*What you have to do*.
Could you lay out every line of the records below as a JSON list of strings, one string per line, with blank lines dropped and the pictures left out?

*Items listed in a dataset*.

----------------------------------------

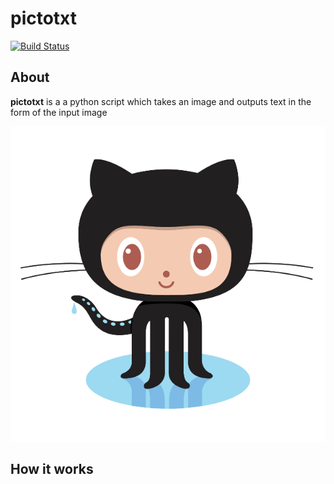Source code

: # pictotxt 

[![Build Status](https://travis-ci.org/SpaceVim/SpaceVim.svg?branch=master)](https://travis-ci.org/SpaceVim/SpaceVim)

## About

**pictotxt** is a a python script which takes an image and outputs text in the form of the input image

[![SpaceVim](https://raw.githubusercontent.com/lazydancer/pictotxt/master/examples/movie.gif)]()

## How it works





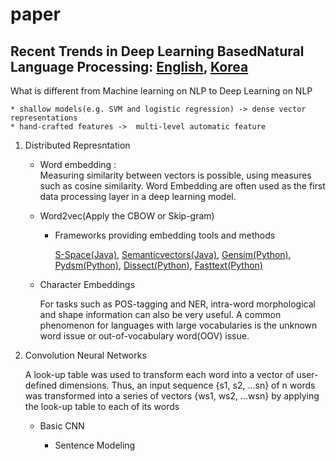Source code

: # paper

## Recent Trends in Deep Learning BasedNatural Language Processing: [English](https://arxiv.org/pdf/1708.02709.pdf), [Korea](https://ratsgo.github.io/natural%20language%20processing/2017/08/16/deepNLP/)

What is different from Machine learning on NLP to Deep Learning on NLP

    * shallow models(e.g. SVM and logistic regression) -> dense vector representations
    * hand-crafted features ->  multi-level automatic feature


1. Distributed Represntation
    * Word embedding :  
        Measuring similarity between vectors is possible, using measures such as cosine similarity. 
        Word Embedding are often used as the first data processing layer in a deep learning model.
    * Word2vec(Apply the CBOW or Skip-gram)
        
        * Frameworks providing embedding tools and methods
        
          [S-Space(Java)](https://github.com/fozziethebeat/S-Space), 
          [Semanticvectors(Java)](https://github.com/semanticvectors/), 
          [Gensim(Python)](https://radimrehurek.com/gensim/), 
          [Pydsm(Python)](https://github.com/jimmycallin/pydsm/), 
          [Dissect(Python)](http://clic.cimec.unitn.it/composes/toolkit/), 
          [Fasttext(Python)](https://fasttext.cc/)
          
    * Character Embeddings
         
        For tasks such as POS-tagging and NER, intra-word morphological and shape information can also be very useful. A common phenomenon for languages with large vocabularies is the unknown word issue or out-of-vocabulary word(OOV)
issue.

2. Convolution Neural Networks

   A look-up table was used to transform each word into a vector of user-defined dimensions. Thus, an input sequence {s1, s2, ...sn} of n words was transformed into a series of vectors {ws1, ws2, ...wsn} by applying the look-up table to each of its words
 
   * Basic CNN
      
      * Sentence Modeling

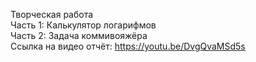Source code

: Творческая работа  
Часть 1: Калькулятор логарифмов  
Часть 2: Задача коммивояжёра  
Ссылка на видео отчёт: https://youtu.be/DvgQvaMSd5s
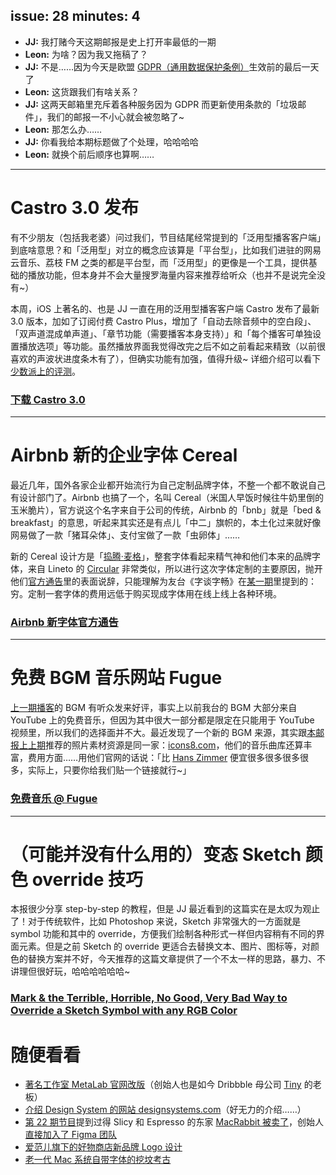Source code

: issue: 28
minutes: 4
---

- **JJ:** 我打赌今天这期邮报是史上打开率最低的一期
- **Leon:** 为啥？因为我又拖稿了？
- **JJ:** 不是……因为今天是欧盟 [GDPR（通用数据保护条例）](https://www.zhihu.com/question/278538269)生效前的最后一天了
- **Leon:** 这货跟我们有啥关系？
- **JJ:** 这两天邮箱里充斥着各种服务因为 GDPR 而更新使用条款的「垃圾邮件」，我们的邮报一不小心就会被忽略了~
- **Leon:** 那怎么办……
- **JJ:** 你看我给本期标题做了个处理，哈哈哈哈
- **Leon:** 就换个前后顺序也算啊……

---

# Castro 3.0 发布
有不少朋友（包括我老婆）问过我们，节目结尾经常提到的「泛用型播客客户端」到底啥意思？和「泛用型」对立的概念应该算是「平台型」，比如我们进驻的网易云音乐、荔枝 FM 之类的都是平台型，而「泛用型」的更像是一个工具，提供基础的播放功能，但本身并不会大量搜罗海量内容来推荐给听众（也并不是说完全没有~）

本周，iOS 上著名的、也是 JJ 一直在用的泛用型播客客户端 Castro 发布了最新 3.0 版本，加如了订阅付费 Castro Plus，增加了「自动去除音频中的空白段」、「双声道混成单声道」、「章节功能（需要播客本身支持）」和「每个播客可单独设置播放选项」等功能。虽然播放界面我觉得改完之后不如之前看起来精致（以前很喜欢的声波状进度条木有了），但确实功能有加强，值得升级~ 详细介绍可以看下[少数派上的评测](https://sspai.com/post/44646)。

### [下载 Castro 3.0](https://itunes.apple.com/cn/app/castro-podcasts/id1080840241?mt=8&at=1010lqta)

---

# Airbnb 新的企业字体 Cereal
最近几年，国外各家企业都开始流行为自己定制品牌字体，不整一个都不敢说自己有设计部门了。Airbnb 也搞了一个，名叫 Cereal（米国人早饭时候往牛奶里倒的玉米脆片），官方说这个名字来自于公司的传统，Airbnb 的「bnb」就是「bed & breakfast」的意思，听起来其实还是有点儿「中二」旗帜的，本土化过来就好像网易做了一款「猪耳朵体」、支付宝做了一款「虫卵体」……

新的 Cereal 设计方是「[捣腾·麦格](https://www.daltonmaag.com/)」，整套字体看起来精气神和他们本来的品牌字体，来自 Lineto 的 [Circular](https://lineto.com/The+Fonts/Font+Categories/Text+Fonts/Circular/) 非常类似，所以进行这次字体定制的主要原因，抛开他们[官方通告](https://airbnb.design/introducing-airbnb-cereal/)里的表面说辞，只能理解为友台《字谈字畅》在[某一期](https://thetype.com/2018/04/14625/)里提到的：穷。定制一套字体的费用远低于购买现成字体用在线上线上各种环境。
### [Airbnb 新字体官方通告](https://airbnb.design/introducing-airbnb-cereal/)

---

# 免费 BGM 音乐网站 Fugue
[上一期播客](https://anyway.fm/180-degree-junyu/#title)的 BGM 有听众发来好评，事实上以前我台的 BGM 大部分来自 YouTube 上的免费音乐，但因为其中很大一部分都是限定在只能用于 YouTube 视频里，所以我们的选择面并不大。最近发现了一个新的 BGM 来源，其实跟[本邮报上上期](https://github.com/Anyway-Design/Anyway.Post/blob/master/Posts/Markdown/%2326.md#%E9%9A%8F%E4%BE%BF%E7%9C%8B%E7%9C%8B)推荐的照片素材资源是同一家：[icons8.com](https://icons8.com/)，他们的音乐曲库还算丰富，费用方面……用他们官网的话说：「比 [Hans Zimmer](https://baike.baidu.com/item/%E6%B1%89%E6%96%AF%C2%B7%E5%AD%A3%E9%BB%98/5691217?fr=aladdin) 便宜很多很多很多很多，实际上，只要你给我们贴一个链接就行~」
### [免费音乐 @ Fugue](https://icons8.com/music/)

---

# （可能并没有什么用的）变态 Sketch 颜色 override 技巧
本报很少分享 step-by-step 的教程，但是 JJ 最近看到的这篇实在是太叹为观止了！对于传统软件，比如 Photoshop 来说，Sketch 非常强大的一方面就是 symbol 功能和其中的 override，方便我们绘制各种形式一样但内容稍有不同的界面元素。但是之前 Sketch 的 override 更适合去替换文本、图片、图标等，对颜色的替换方案并不好，今天推荐的这篇文章提供了一个不太一样的思路，暴力、不讲理但很好玩，哈哈哈哈哈哈~
### [Mark & the Terrible, Horrible, No Good, Very Bad Way to Override a Sketch Symbol with any RGB Color](https://medium.com/sketch-app-sources/mark-and-the-terrible-horrible-no-good-very-bad-way-to-override-a-sketch-symbol-with-any-rgb-34e70da54bd5)

# 随便看看
* [著名工作室 MetaLab 官网改版](https://metalab.co/)（创始人也是如今 Dribbble 母公司 [Tiny](http://tiny.website/) 的老板）
* [介绍 Design System 的网站 designsystems.com](https://www.designsystems.com/)（好无力的介绍……）
* [第 22 期节目](https://anyway.fm/anyway-review-1/#title)提到过得 Slicy 和 Espresso 的东家 [MacRabbit 被卖了](https://medium.com/@janvanwtf/fifteen-crazy-years-a-toast-to-life-f09b08d2da72)，创始人[直接加入了 Figma 团队](https://blog.framer.com/maker-of-espresso-joins-framer-1c8cdf6933d5)
* [爱范儿旗下的好物商店新品牌 Logo 设计](https://mp.weixin.qq.com/s/g84_0sHL__ks5uJOBCPKNQ)
* [老一代 Mac 系统自带字体的挖坟考古](https://medium.com/@bzotto/hidden-sheep-and-mac-typography-archaeology-efce770da76c)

----------------------------------------

*Solution*.
[
  "Source code",
  ": # pictotxt ",
  "[![Build Status](https://travis-ci.org/SpaceVim/SpaceVim.svg?branch=master)](https://travis-ci.org/SpaceVim/SpaceVim)",
  "## About",
  "**pictotxt** is a a python script which takes an image and outputs text in the form of the input image",
  "[![SpaceVim](https://raw.githubusercontent.com/lazydancer/pictotxt/master/examples/movie.gif)]()",
  "## How it works",
  "Source code",
  ": # paper",
  "## Recent Trends in Deep Learning BasedNatural Language Processing: [English](https://arxiv.org/pdf/1708.02709.pdf), [Korea](https://ratsgo.github.io/natural%20language%20processing/2017/08/16/deepNLP/)",
  "What is different from Machine learning on NLP to Deep Learning on NLP",
  "    * shallow models(e.g. SVM and logistic regression) -> dense vector representations",
  "    * hand-crafted features ->  multi-level automatic feature",
  "1. Distributed Represntation",
  "    * Word embedding :  ",
  "        Measuring similarity between vectors is possible, using measures such as cosine similarity. ",
  "        Word Embedding are often used as the first data processing layer in a deep learning model.",
  "    * Word2vec(Apply the CBOW or Skip-gram)",
  "        * Frameworks providing embedding tools and methods",
  "          [S-Space(Java)](https://github.com/fozziethebeat/S-Space), ",
  "          [Semanticvectors(Java)](https://github.com/semanticvectors/), ",
  "          [Gensim(Python)](https://radimrehurek.com/gensim/), ",
  "          [Pydsm(Python)](https://github.com/jimmycallin/pydsm/), ",
  "          [Dissect(Python)](http://clic.cimec.unitn.it/composes/toolkit/), ",
  "          [Fasttext(Python)](https://fasttext.cc/)",
  "    * Character Embeddings",
  "        For tasks such as POS-tagging and NER, intra-word morphological and shape information can also be very useful. A common phenomenon for languages with large vocabularies is the unknown word issue or out-of-vocabulary word(OOV)",
  "issue.",
  "2. Convolution Neural Networks",
  "   A look-up table was used to transform each word into a vector of user-defined dimensions. Thus, an input sequence {s1, s2, ...sn} of n words was transformed into a series of vectors {ws1, ws2, ...wsn} by applying the look-up table to each of its words",
  "   * Basic CNN",
  "      * Sentence Modeling",
  "Source code",
  ": Творческая работа  ",
  "Часть 1: Калькулятор логарифмов  ",
  "Часть 2: Задача коммивояжёра  ",
  "Ссылка на видео отчёт: https://youtu.be/DvgQvaMSd5s",
  "Source code",
  ": issue: 28",
  "minutes: 4",
  "---",
  "- **JJ:** 我打赌今天这期邮报是史上打开率最低的一期",
  "- **Leon:** 为啥？因为我又拖稿了？",
  "- **JJ:** 不是……因为今天是欧盟 [GDPR（通用数据保护条例）](https://www.zhihu.com/question/278538269)生效前的最后一天了",
  "- **Leon:** 这货跟我们有啥关系？",
  "- **JJ:** 这两天邮箱里充斥着各种服务因为 GDPR 而更新使用条款的「垃圾邮件」，我们的邮报一不小心就会被忽略了~",
  "- **Leon:** 那怎么办……",
  "- **JJ:** 你看我给本期标题做了个处理，哈哈哈哈",
  "- **Leon:** 就换个前后顺序也算啊……",
  "---",
  "# Castro 3.0 发布",
  "有不少朋友（包括我老婆）问过我们，节目结尾经常提到的「泛用型播客客户端」到底啥意思？和「泛用型」对立的概念应该算是「平台型」，比如我们进驻的网易云音乐、荔枝 FM 之类的都是平台型，而「泛用型」的更像是一个工具，提供基础的播放功能，但本身并不会大量搜罗海量内容来推荐给听众（也并不是说完全没有~）",
  "本周，iOS 上著名的、也是 JJ 一直在用的泛用型播客客户端 Castro 发布了最新 3.0 版本，加如了订阅付费 Castro Plus，增加了「自动去除音频中的空白段」、「双声道混成单声道」、「章节功能（需要播客本身支持）」和「每个播客可单独设置播放选项」等功能。虽然播放界面我觉得改完之后不如之前看起来精致（以前很喜欢的声波状进度条木有了），但确实功能有加强，值得升级~ 详细介绍可以看下[少数派上的评测](https://sspai.com/post/44646)。",
  "### [下载 Castro 3.0](https://itunes.apple.com/cn/app/castro-podcasts/id1080840241?mt=8&at=1010lqta)",
  "---",
  "# Airbnb 新的企业字体 Cereal",
  "最近几年，国外各家企业都开始流行为自己定制品牌字体，不整一个都不敢说自己有设计部门了。Airbnb 也搞了一个，名叫 Cereal（米国人早饭时候往牛奶里倒的玉米脆片），官方说这个名字来自于公司的传统，Airbnb 的「bnb」就是「bed & breakfast」的意思，听起来其实还是有点儿「中二」旗帜的，本土化过来就好像网易做了一款「猪耳朵体」、支付宝做了一款「虫卵体」……",
  "新的 Cereal 设计方是「[捣腾·麦格](https://www.daltonmaag.com/)」，整套字体看起来精气神和他们本来的品牌字体，来自 Lineto 的 [Circular](https://lineto.com/The+Fonts/Font+Categories/Text+Fonts/Circular/) 非常类似，所以进行这次字体定制的主要原因，抛开他们[官方通告](https://airbnb.design/introducing-airbnb-cereal/)里的表面说辞，只能理解为友台《字谈字畅》在[某一期](https://thetype.com/2018/04/14625/)里提到的：穷。定制一套字体的费用远低于购买现成字体用在线上线上各种环境。",
  "### [Airbnb 新字体官方通告](https://airbnb.design/introducing-airbnb-cereal/)",
  "---",
  "# 免费 BGM 音乐网站 Fugue",
  "[上一期播客](https://anyway.fm/180-degree-junyu/#title)的 BGM 有听众发来好评，事实上以前我台的 BGM 大部分来自 YouTube 上的免费音乐，但因为其中很大一部分都是限定在只能用于 YouTube 视频里，所以我们的选择面并不大。最近发现了一个新的 BGM 来源，其实跟[本邮报上上期](https://github.com/Anyway-Design/Anyway.Post/blob/master/Posts/Markdown/%2326.md#%E9%9A%8F%E4%BE%BF%E7%9C%8B%E7%9C%8B)推荐的照片素材资源是同一家：[icons8.com](https://icons8.com/)，他们的音乐曲库还算丰富，费用方面……用他们官网的话说：「比 [Hans Zimmer](https://baike.baidu.com/item/%E6%B1%89%E6%96%AF%C2%B7%E5%AD%A3%E9%BB%98/5691217?fr=aladdin) 便宜很多很多很多很多，实际上，只要你给我们贴一个链接就行~」",
  "### [免费音乐 @ Fugue](https://icons8.com/music/)",
  "---",
  "# （可能并没有什么用的）变态 Sketch 颜色 override 技巧",
  "本报很少分享 step-by-step 的教程，但是 JJ 最近看到的这篇实在是太叹为观止了！对于传统软件，比如 Photoshop 来说，Sketch 非常强大的一方面就是 symbol 功能和其中的 override，方便我们绘制各种形式一样但内容稍有不同的界面元素。但是之前 Sketch 的 override 更适合去替换文本、图片、图标等，对颜色的替换方案并不好，今天推荐的这篇文章提供了一个不太一样的思路，暴力、不讲理但很好玩，哈哈哈哈哈哈~",
  "### [Mark & the Terrible, Horrible, No Good, Very Bad Way to Override a Sketch Symbol with any RGB Color](https://medium.com/sketch-app-sources/mark-and-the-terrible-horrible-no-good-very-bad-way-to-override-a-sketch-symbol-with-any-rgb-34e70da54bd5)",
  "# 随便看看",
  "* [著名工作室 MetaLab 官网改版](https://metalab.co/)（创始人也是如今 Dribbble 母公司 [Tiny](http://tiny.website/) 的老板）",
  "* [介绍 Design System 的网站 designsystems.com](https://www.designsystems.com/)（好无力的介绍……）",
  "* [第 22 期节目](https://anyway.fm/anyway-review-1/#title)提到过得 Slicy 和 Espresso 的东家 [MacRabbit 被卖了](https://medium.com/@janvanwtf/fifteen-crazy-years-a-toast-to-life-f09b08d2da72)，创始人[直接加入了 Figma 团队](https://blog.framer.com/maker-of-espresso-joins-framer-1c8cdf6933d5)",
  "* [爱范儿旗下的好物商店新品牌 Logo 设计](https://mp.weixin.qq.com/s/g84_0sHL__ks5uJOBCPKNQ)",
  "* [老一代 Mac 系统自带字体的挖坟考古](https://medium.com/@bzotto/hidden-sheep-and-mac-typography-archaeology-efce770da76c)"
]